Jeremy Corbyn’in ana muhalefet partisi başkanlığına seçilmesi, sadece İngiltere’de değil, genel olarak Avrupa’da heyecan yarattı.
Ama belki de en çok beni heyecanlandırdı!
“Kanka” demek biraz abartılı olabilir, ama Corbyn’le tanışıyoruz. Aynı odada yatmışlığımız var! Benim odamda. İstanbul’da.
O zamanlar annemin evinde kalıyorum. Tek yatak var. Çilteyi yere koydum, “Yatak senin, yerdeki çilte benim” dedim. Kabul etmedi, “Yatak senin” dedi. On dakika tartıştık, sonunda kazandı ve yerde yattı.
Yıllardan 2002 ve Corbyn İngiltere hükümet partisinin (Tony Blair’in İşçi Partisi’nin) en solcu iki milletvekilinden biriydi.
George W Bush, İkiz Kuleler saldırısından sonra Irak’ı işgal etmekle tehdit ediyordu. Bütün dünyada savaş karşıtı bir hareket yükselirken, biz de burada kolları sıvamıştık.
Önce Ekim ayında Kadıköy’de bir barış konferansı düzenledik. Ardından, 1 Aralık günü için büyük bir gösteri yapma kararı aldık. Ve Irak’ta Savaşa Hayır Koalisyonu’nu kurduk. Herhalde Türkiye tarihinin en geniş koalisyonu oldu: tam 159 kurumu ve sayısız bireyi bir araya getirdi.
Irak savaşına Blair’in de katılacağı belli olduğu için, gösteriye İngiltere’den birini getirmeyi düşündük. İlk akla gelen isim Corbyn’di, çağırdık, geldi.
Miting alanında Corbyn’in sahneden konuşmasını polisler engellemeye çalıştı. “Niye?” dedik. “Yabancı” dediler!
Milletvekili olduğunu anlatıp ikna ettik herifleri. Corbyn, kendi hükümeti aleyhine çok sert bir konuşma yaptı.
Akşam da annemin evinde yattık.
Şimdi İşçi Partisi başkanlığına seçilmesi, üstelik solculuğundan hiçbir ödün vermemişken parti tabanının yüzde 60’ının oyunu alarak seçilmesi ilginç.

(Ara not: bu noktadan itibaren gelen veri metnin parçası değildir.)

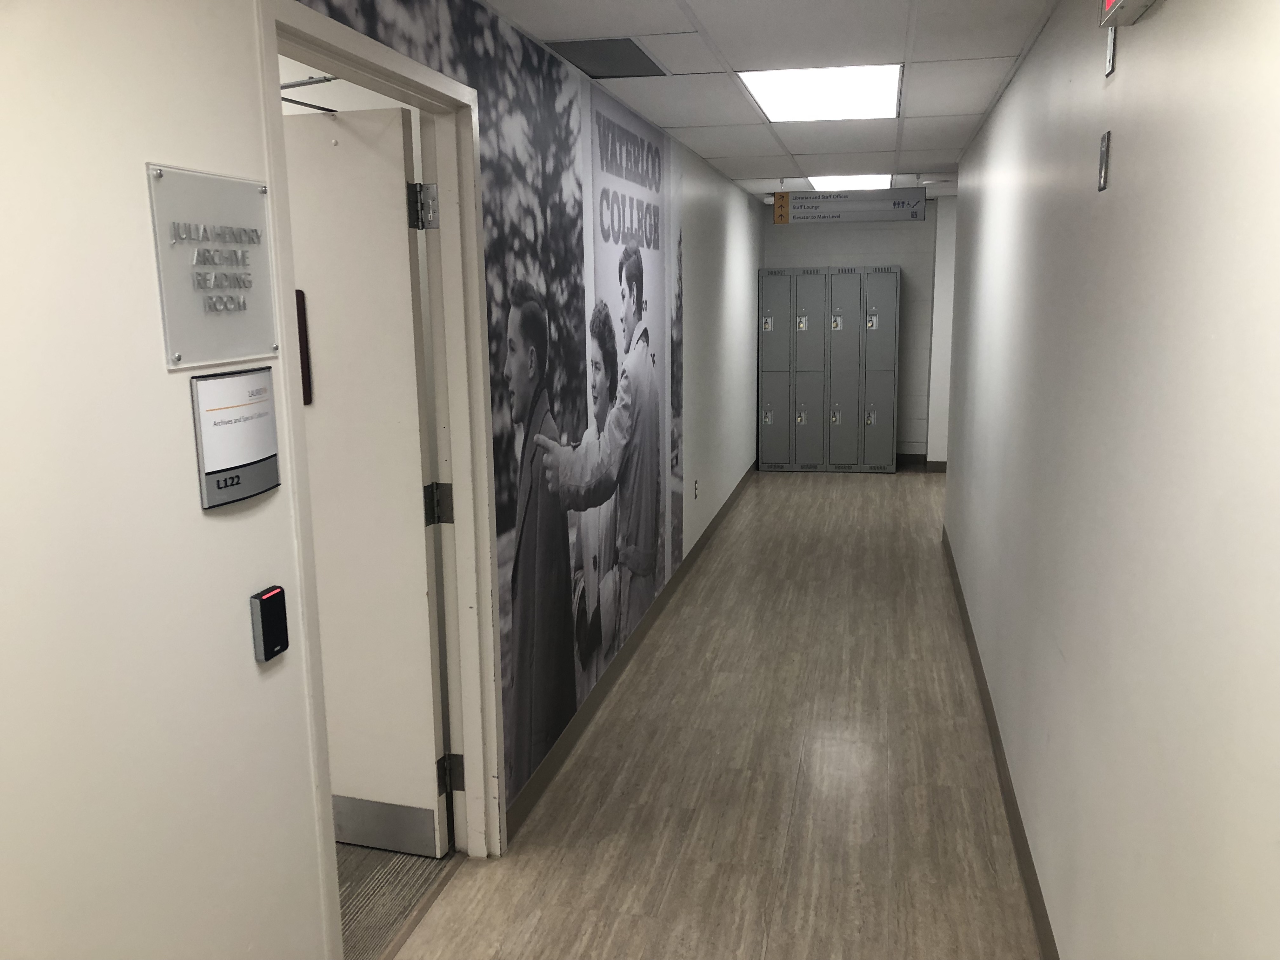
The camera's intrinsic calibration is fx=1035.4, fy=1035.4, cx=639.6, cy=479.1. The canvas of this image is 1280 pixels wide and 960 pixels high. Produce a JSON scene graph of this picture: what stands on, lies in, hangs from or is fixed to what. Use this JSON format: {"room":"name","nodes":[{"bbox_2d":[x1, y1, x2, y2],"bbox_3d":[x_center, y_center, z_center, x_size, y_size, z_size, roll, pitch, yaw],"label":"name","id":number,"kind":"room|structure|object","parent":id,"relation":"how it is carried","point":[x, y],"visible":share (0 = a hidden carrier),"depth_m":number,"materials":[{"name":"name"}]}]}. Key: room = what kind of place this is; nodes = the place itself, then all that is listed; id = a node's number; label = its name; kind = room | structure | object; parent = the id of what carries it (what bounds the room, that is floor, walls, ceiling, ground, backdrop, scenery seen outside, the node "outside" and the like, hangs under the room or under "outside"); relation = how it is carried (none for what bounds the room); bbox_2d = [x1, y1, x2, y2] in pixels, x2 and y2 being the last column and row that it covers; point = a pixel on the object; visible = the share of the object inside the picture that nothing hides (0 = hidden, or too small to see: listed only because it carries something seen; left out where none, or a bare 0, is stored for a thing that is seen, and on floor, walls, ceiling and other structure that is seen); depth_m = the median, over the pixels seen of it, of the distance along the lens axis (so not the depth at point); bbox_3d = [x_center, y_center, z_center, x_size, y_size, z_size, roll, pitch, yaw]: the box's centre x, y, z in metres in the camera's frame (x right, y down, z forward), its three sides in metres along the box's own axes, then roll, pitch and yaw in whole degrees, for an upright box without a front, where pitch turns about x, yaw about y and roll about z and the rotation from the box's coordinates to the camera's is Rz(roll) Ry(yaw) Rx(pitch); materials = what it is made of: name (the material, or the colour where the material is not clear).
{"room":"hallway","nodes":[
{"label":"hallway","id":0,"kind":"room"},
{"bbox_2d":[0,0,756,959],"bbox_3d":[-0.125,-0.383,4.501,0.127,2.476,10.562,2,11,12],"label":"left wall","id":1,"kind":"structure","parent":0,"point":[141,210],"depth_m":1.60,"materials":[{"name":"white paint"}]},
{"bbox_2d":[146,163,279,367],"bbox_3d":[-0.696,-0.346,1.718,0.019,0.304,0.320,2,11,12],"label":"room sign","id":2,"kind":"object","parent":1,"relation":"attached to","point":[200,358],"visible":0.97,"depth_m":1.70,"materials":[{"name":"grey"}]},
{"bbox_2d":[190,366,280,508],"bbox_3d":[-0.690,-0.074,1.786,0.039,0.220,0.229,2,11,12],"label":"room sign","id":3,"kind":"object","parent":1,"relation":"attached to","point":[255,466],"visible":0.98,"depth_m":1.75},
{"bbox_2d":[248,584,289,661],"bbox_3d":[-0.673,0.261,1.884,0.029,0.125,0.073,2,11,12],"label":"card reader","id":4,"kind":"object","parent":1,"relation":"attached to","point":[279,592],"visible":0.99,"depth_m":1.86,"materials":[{"name":"black plastic"}]},
{"bbox_2d":[255,0,504,959],"bbox_3d":[-0.611,0.130,2.417,0.156,2.162,1.067,2,11,12],"label":"door frame","id":5,"kind":"structure","parent":1,"relation":"in","point":[287,310],"depth_m":2.73,"materials":[{"name":"white paint"}]},
{"bbox_2d":[282,104,449,860],"bbox_3d":[-0.980,0.060,2.965,0.861,2.071,0.161,3,11,18],"label":"door","id":6,"kind":"structure","parent":5,"relation":"attached to","point":[401,162],"depth_m":2.85,"materials":[{"name":"white paint"}]},
{"bbox_2d":[294,287,313,405],"bbox_3d":[-0.947,-0.356,2.789,0.100,0.317,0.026,2,11,12],"label":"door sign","id":7,"kind":"object","parent":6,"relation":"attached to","point":[300,345],"visible":0.35,"depth_m":2.77,"materials":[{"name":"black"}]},
{"bbox_2d":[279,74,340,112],"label":"door closer","id":8,"kind":"object","parent":6,"relation":"attached to","point":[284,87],"visible":0.43,"depth_m":2.58,"materials":[{"name":"metal"}]},
{"bbox_2d":[300,0,686,808],"bbox_3d":[-0.219,-0.291,3.742,0.002,2.416,4.136,2,11,12],"label":"wall mural","id":9,"kind":"object","parent":1,"relation":"attached to","point":[656,232],"visible":0.94,"depth_m":3.52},
{"bbox_2d":[506,462,755,835],"bbox_3d":[0.180,0.576,5.592,0.015,0.096,7.023,2,11,12],"label":"left baseboard","id":10,"kind":"structure","parent":1,"relation":"attached to","point":[727,509],"depth_m":4.20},
{"bbox_2d":[692,477,699,498],"bbox_3d":[0.336,0.055,6.214,0.013,0.122,0.074,2,11,12],"label":"wall socket","id":11,"kind":"object","parent":1,"relation":"attached to","point":[695,482],"visible":0.98,"depth_m":6.20,"materials":[{"name":"white"}]},
{"bbox_2d":[335,840,453,959],"bbox_3d":[-2.244,1.270,2.537,2.978,0.075,3.197,2,11,12],"label":"carpet floor","id":12,"kind":"structure","parent":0,"point":[345,859],"depth_m":2.91,"materials":[{"name":"carpet"}]},
{"bbox_2d":[389,468,1043,959],"bbox_3d":[1.108,0.895,4.409,2.496,0.101,11.253,2,11,12],"label":"floor","id":13,"kind":"structure","parent":0,"point":[875,493],"depth_m":3.49,"materials":[{"name":"brown wood"}]},
{"bbox_2d":[757,266,899,473],"bbox_3d":[1.706,-0.975,9.391,1.216,1.802,0.388,2,11,12],"label":"locker bank","id":14,"kind":"object","parent":13,"relation":"on","point":[836,318],"visible":0.98,"depth_m":9.26,"materials":[{"name":"grey metal"}]},
{"bbox_2d":[484,0,1052,200],"bbox_3d":[1.043,-1.610,4.056,3.136,0.111,10.767,2,11,12],"label":"ceiling","id":15,"kind":"structure","parent":0,"point":[703,151],"depth_m":3.68,"materials":[{"name":"white tile"}]},
{"bbox_2d":[545,37,669,78],"bbox_3d":[-0.102,-1.429,3.518,0.299,0.009,0.522,2,11,12],"label":"ceiling vent","id":16,"kind":"object","parent":15,"relation":"in","point":[634,55],"visible":0.99,"depth_m":3.48,"materials":[{"name":"metal"}]},
{"bbox_2d":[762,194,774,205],"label":"security camera","id":17,"kind":"object","parent":15,"relation":"attached to","point":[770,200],"visible":0.77,"depth_m":8.56,"materials":[{"name":"white"}]},
{"bbox_2d":[739,65,902,121],"bbox_3d":[0.741,-1.568,4.187,0.594,0.025,0.847,2,11,12],"label":"ceiling light","id":18,"kind":"object","parent":15,"relation":"in","point":[788,98],"visible":0.96,"depth_m":4.13,"materials":[{"name":"white plastic"}]},
{"bbox_2d":[773,189,926,224],"bbox_3d":[1.545,-2.035,7.642,1.047,0.283,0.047,2,11,12],"label":"hanging sign","id":19,"kind":"object","parent":15,"relation":"hanging from","point":[777,216],"visible":0.99,"depth_m":7.62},
{"bbox_2d":[808,173,893,190],"bbox_3d":[1.562,-2.233,7.744,0.611,0.020,0.860,2,11,12],"label":"ceiling light","id":20,"kind":"object","parent":15,"relation":"in","point":[857,181],"visible":0.67,"depth_m":7.75,"materials":[{"name":"white plastic"}]},
{"bbox_2d":[759,200,956,464],"bbox_3d":[2.050,-1.362,9.704,1.870,2.416,0.177,2,11,12],"label":"end wall","id":21,"kind":"structure","parent":0,"point":[812,232],"depth_m":9.51,"materials":[{"name":"paint"}]},
{"bbox_2d":[895,453,946,471],"bbox_3d":[2.420,-0.168,9.651,2.509,0.108,0.017,2,11,12],"label":"baseboard","id":22,"kind":"structure","parent":21,"relation":"attached to","point":[907,458],"depth_m":9.64,"materials":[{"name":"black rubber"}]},
{"bbox_2d":[940,0,1279,959],"bbox_3d":[1.216,-0.146,3.060,0.134,2.458,8.305,2,11,12],"label":"right wall","id":23,"kind":"structure","parent":0,"point":[1124,82],"depth_m":1.85,"materials":[{"name":"white paint"}]},
{"bbox_2d":[941,524,1060,959],"bbox_3d":[1.147,1.016,3.191,0.014,0.100,7.403,2,11,12],"label":"right baseboard","id":24,"kind":"structure","parent":23,"relation":"attached to","point":[995,735],"depth_m":3.27,"materials":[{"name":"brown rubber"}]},
{"bbox_2d":[1097,130,1111,191],"bbox_3d":[0.973,-0.667,2.175,0.011,0.118,0.067,2,11,12],"label":"wall plate","id":25,"kind":"object","parent":23,"relation":"attached to","point":[1103,165],"visible":0.96,"depth_m":2.16,"materials":[{"name":"metal"}]},
{"bbox_2d":[1104,29,1117,76],"bbox_3d":[0.966,-0.889,2.121,0.009,0.111,0.065,2,11,12],"label":"wall plate","id":26,"kind":"object","parent":23,"relation":"attached to","point":[1111,47],"visible":0.9,"depth_m":2.11,"materials":[{"name":"metal"}]},
{"bbox_2d":[1098,0,1158,26],"bbox_3d":[0.843,-0.922,1.748,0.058,0.223,0.394,2,11,12],"label":"exit sign","id":27,"kind":"object","parent":23,"relation":"attached to","point":[1119,1],"visible":0.97,"depth_m":1.86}
]}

Aday olacağını ilan ettiğinde, belli sayıda milletvekilinin onu aday göstermesi gerekliydi ve bu sayıyı bulması mümkün değildi. Bazı milletvekilleri, politikalarını destekledikleri için değil, “demokrasi iyidir” diye düşündükleri için aday olabilmesini sağladı. Zaten kazanma şansı yok diye düşünüyorlardı.
Kazanabileceğinin düşünülmemesi ve kazanmış olması iki şeyi gösteriyor.
Birincisi, Avrupa sosyal demokrasinin ne kadar sağcılaşmış olduğu. Kamu hizmetlerini savunan, zenginlerden daha fazla vergi almak isteyen, savaşa, nükleer silahlara ve NATO’ya karşı olan bir adam, “çok aşırı solcu” olarak görülüyor, kazanamaz deniliyor. Nitekim, partinin önde gelen birçok milletvekili Corbyn’in gölge kabinesinde yer almayacağını hemen ilan etti. Parti içinde Corbyn’e karşı darbe yapılması ihtimali hemen tartışılmaya başlandı.
Oysa Corbyn’in görüşleri 20-30 yıl öncesinin klasik sosyal demokrat görüşlerinden başka bir şey değil.
İkincisi, biri çıkıp “yettiniz be, bu memlekette ciddi bir sol muhalefet gerek” dediği anda, her şey değişiveriyor, sağ konsensüs dağılıveriyor, insanlar heyecana geliyor.
Yeter ki “yettiniz be” çığlığı bir kere duyulsun.